Distal deposits of antimony and tungsten, often containing bismuth, however, have been mined when demand for these critical metals pushed the price high enough.
In 1915, Balkan immigrant Mike Stepovich discovered a high-grade tungsten lode on the flanks of what is now the Fort Knox Mine. His discoveries contributed to America's need for the tough metal during both World Wars and led to further tungsten finds nearby.
Mines around Fort Knox also provided the United States with a domestic supply of antimony during both World Wars.
While these mines have the potential to be a future supply of this semi-metal critical to the economic welfare and security of the United States, the underlying gold is typically more valuable.
Scrafford, a mine that provided a domestic source of antimony during World War I, is one such example.
"The Scrafford antimony deposit is affiliated with an east-west, south-dipping shear zone of the same name that can be followed for at least six miles (10 kilometers)," Barker said.
Today, Barker is the project manager for Treasure Creek Partnership, a company that is exploring the gold potential of a land package that blankets this antimony-gold trend a few miles west of the Fort Knox Mine.
Drilling on this property in the 1990s encountered a large gold zone with grades similar to what is being stacked on the heap-leach pad at the neighboring Fort Knox Mine.
There are indications that some bismuth was mined in the Salcha River area a few miles east of Fairbanks. In fact, reports of placer bismuth nuggets in Caribou Creek in this area has attracted the interest of gold explorers, considering the critical minerals association to Fort Knox to the west and Pogo to the east.
The same pathfinders that led to the discovery of these Interior Alaska gold mines apply to find other aurum deposits across the Tintina Gold Belt and beyond.
Cassiterite a coincidence
Many of Alaska's most prolific placer gold producing regions, such as the Circle and Manley Hot Springs districts in Interior, also happen to be rich in tin. This relationship, however, has more to do with meteorology than geology.
The most widely known placer tin deposits in Interior Alaska are found along the Tofty tin belt, a 12-mile-long area of tin- and gold-bearing gravels in the Manley Hot Springs district.
"Gold mining in the district developed rapidly, and as the productive area in the vicinity of Tofty increased it was found that tin and gold were generally associated and that the richer concentrations of the two minerals were generally coincident," Henry Eakin wrote in a 1914 report, Tin Mining in Alaska.
At least one stream in the Circle Mining District – Boulder Creek – is also so rich in tin mineral cassiterite that it plugs the recovery plants of placer miners also attempting to recover the gold there.
This gold and tin winding up in the same streams, however, is a coincidence more associated with lack of glaciers erasing the alluvial history than a close relationship in mineralization.

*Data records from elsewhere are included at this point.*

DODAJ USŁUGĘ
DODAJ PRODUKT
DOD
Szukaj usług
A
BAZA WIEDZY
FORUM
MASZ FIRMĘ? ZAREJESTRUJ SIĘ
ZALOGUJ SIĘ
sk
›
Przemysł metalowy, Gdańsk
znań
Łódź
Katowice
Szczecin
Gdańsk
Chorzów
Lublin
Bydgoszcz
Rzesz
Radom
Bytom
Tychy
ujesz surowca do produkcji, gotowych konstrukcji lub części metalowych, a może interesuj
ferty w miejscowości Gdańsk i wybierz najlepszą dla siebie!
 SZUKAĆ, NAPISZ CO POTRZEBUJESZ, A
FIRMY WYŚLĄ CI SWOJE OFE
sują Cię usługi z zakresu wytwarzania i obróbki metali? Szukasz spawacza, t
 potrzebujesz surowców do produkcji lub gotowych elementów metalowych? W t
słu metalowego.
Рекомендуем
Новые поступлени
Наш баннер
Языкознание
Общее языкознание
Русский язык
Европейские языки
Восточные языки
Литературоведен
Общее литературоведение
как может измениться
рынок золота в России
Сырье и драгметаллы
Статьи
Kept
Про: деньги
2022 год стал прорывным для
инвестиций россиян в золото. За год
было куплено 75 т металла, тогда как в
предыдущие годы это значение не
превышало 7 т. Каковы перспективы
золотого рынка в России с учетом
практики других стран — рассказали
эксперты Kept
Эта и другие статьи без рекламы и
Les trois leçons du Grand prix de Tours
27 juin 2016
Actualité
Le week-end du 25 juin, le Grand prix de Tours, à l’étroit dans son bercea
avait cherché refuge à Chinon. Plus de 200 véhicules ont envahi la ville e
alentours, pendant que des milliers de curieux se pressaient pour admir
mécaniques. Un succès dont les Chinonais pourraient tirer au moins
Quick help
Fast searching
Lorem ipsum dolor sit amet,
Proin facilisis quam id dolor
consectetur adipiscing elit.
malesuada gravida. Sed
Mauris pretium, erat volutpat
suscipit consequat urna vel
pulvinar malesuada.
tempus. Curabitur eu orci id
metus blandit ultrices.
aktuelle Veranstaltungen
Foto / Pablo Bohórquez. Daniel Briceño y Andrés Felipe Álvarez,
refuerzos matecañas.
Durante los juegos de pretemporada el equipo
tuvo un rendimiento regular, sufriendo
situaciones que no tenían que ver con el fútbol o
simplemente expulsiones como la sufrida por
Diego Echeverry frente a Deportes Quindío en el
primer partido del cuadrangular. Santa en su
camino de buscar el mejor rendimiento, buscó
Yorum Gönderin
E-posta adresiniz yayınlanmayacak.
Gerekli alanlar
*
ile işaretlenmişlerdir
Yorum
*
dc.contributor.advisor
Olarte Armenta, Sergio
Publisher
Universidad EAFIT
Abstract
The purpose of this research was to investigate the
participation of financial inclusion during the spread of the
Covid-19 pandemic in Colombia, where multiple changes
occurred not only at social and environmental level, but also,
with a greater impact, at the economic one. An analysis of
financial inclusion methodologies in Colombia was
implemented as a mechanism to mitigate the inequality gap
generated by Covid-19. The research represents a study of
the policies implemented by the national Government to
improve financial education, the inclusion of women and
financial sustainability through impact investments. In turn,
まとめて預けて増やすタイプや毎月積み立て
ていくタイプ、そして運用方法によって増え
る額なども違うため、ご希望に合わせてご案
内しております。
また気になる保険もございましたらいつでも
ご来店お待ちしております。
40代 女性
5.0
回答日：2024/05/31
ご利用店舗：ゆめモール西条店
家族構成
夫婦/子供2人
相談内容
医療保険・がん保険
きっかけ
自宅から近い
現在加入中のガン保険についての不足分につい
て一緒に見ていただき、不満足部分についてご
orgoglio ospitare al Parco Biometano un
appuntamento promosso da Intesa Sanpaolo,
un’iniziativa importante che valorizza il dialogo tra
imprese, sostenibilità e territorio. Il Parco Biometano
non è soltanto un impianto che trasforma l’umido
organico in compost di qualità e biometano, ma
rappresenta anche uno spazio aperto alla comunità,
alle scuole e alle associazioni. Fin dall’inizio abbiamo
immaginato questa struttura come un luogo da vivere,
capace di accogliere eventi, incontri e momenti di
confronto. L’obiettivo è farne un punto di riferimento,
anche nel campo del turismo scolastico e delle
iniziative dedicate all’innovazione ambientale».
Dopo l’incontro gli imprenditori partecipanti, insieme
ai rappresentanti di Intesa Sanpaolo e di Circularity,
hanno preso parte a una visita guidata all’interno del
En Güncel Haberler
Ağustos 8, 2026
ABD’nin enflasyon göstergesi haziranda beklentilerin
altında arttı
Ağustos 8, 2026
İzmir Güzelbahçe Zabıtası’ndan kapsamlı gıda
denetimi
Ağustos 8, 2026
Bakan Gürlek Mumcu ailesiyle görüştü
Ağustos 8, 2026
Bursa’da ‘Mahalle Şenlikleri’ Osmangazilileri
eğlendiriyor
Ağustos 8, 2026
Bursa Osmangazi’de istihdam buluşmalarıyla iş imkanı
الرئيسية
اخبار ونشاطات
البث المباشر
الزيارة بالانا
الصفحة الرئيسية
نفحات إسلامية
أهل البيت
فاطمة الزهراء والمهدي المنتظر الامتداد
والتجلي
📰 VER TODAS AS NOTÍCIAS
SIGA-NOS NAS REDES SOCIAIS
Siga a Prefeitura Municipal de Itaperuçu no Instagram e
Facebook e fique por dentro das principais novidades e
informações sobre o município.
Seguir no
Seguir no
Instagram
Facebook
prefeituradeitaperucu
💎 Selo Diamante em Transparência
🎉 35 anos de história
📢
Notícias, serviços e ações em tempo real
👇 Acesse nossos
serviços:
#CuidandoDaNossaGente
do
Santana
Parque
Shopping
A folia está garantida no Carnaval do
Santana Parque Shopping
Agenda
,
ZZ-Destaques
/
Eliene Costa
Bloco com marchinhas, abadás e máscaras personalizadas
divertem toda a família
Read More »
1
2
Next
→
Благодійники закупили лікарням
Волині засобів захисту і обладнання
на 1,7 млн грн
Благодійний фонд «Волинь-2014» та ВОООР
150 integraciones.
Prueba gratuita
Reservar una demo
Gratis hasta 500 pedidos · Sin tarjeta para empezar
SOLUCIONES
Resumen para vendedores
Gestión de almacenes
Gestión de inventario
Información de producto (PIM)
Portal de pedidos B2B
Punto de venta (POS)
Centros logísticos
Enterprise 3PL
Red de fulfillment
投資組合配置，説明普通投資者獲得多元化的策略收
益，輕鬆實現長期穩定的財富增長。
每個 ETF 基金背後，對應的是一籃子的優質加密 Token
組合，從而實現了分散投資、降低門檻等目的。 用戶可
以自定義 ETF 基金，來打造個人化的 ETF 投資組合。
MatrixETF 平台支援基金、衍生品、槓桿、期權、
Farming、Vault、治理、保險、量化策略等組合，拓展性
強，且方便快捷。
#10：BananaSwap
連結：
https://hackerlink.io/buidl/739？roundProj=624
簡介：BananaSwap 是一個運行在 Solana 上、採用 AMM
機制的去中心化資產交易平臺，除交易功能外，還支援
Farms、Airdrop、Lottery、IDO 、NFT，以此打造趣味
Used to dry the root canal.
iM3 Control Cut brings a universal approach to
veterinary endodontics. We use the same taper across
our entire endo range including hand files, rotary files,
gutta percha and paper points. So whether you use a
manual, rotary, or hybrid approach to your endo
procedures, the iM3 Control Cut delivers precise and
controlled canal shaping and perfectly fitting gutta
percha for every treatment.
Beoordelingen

Barker, who investigated the placer tin occurrences at Boulder Creek while with the U.S. Bureau of Mines, said the tin and gold found together there "is more a function of the common erosional and alluvial weathering processes in the absence of major ice sheets."
This lack of major glaciation has contributed to gold, tin, tungsten, niobium, rare earth elements and other critical minerals being found together in placer deposits across Alaska.
"What is unique is the vast extent of old alluvial terrane in the Interior and in eastern Siberia, that have weathered underlying mineralized terranes and sometimes co-mingled the heavy minerals of interest," Barker told Mining News.
This weathering has also completed the initial stages of milling and concentration, giving a would-be placer gold-critical metals miner a head-start over those digging into the hardrock source of these alluvial deposits.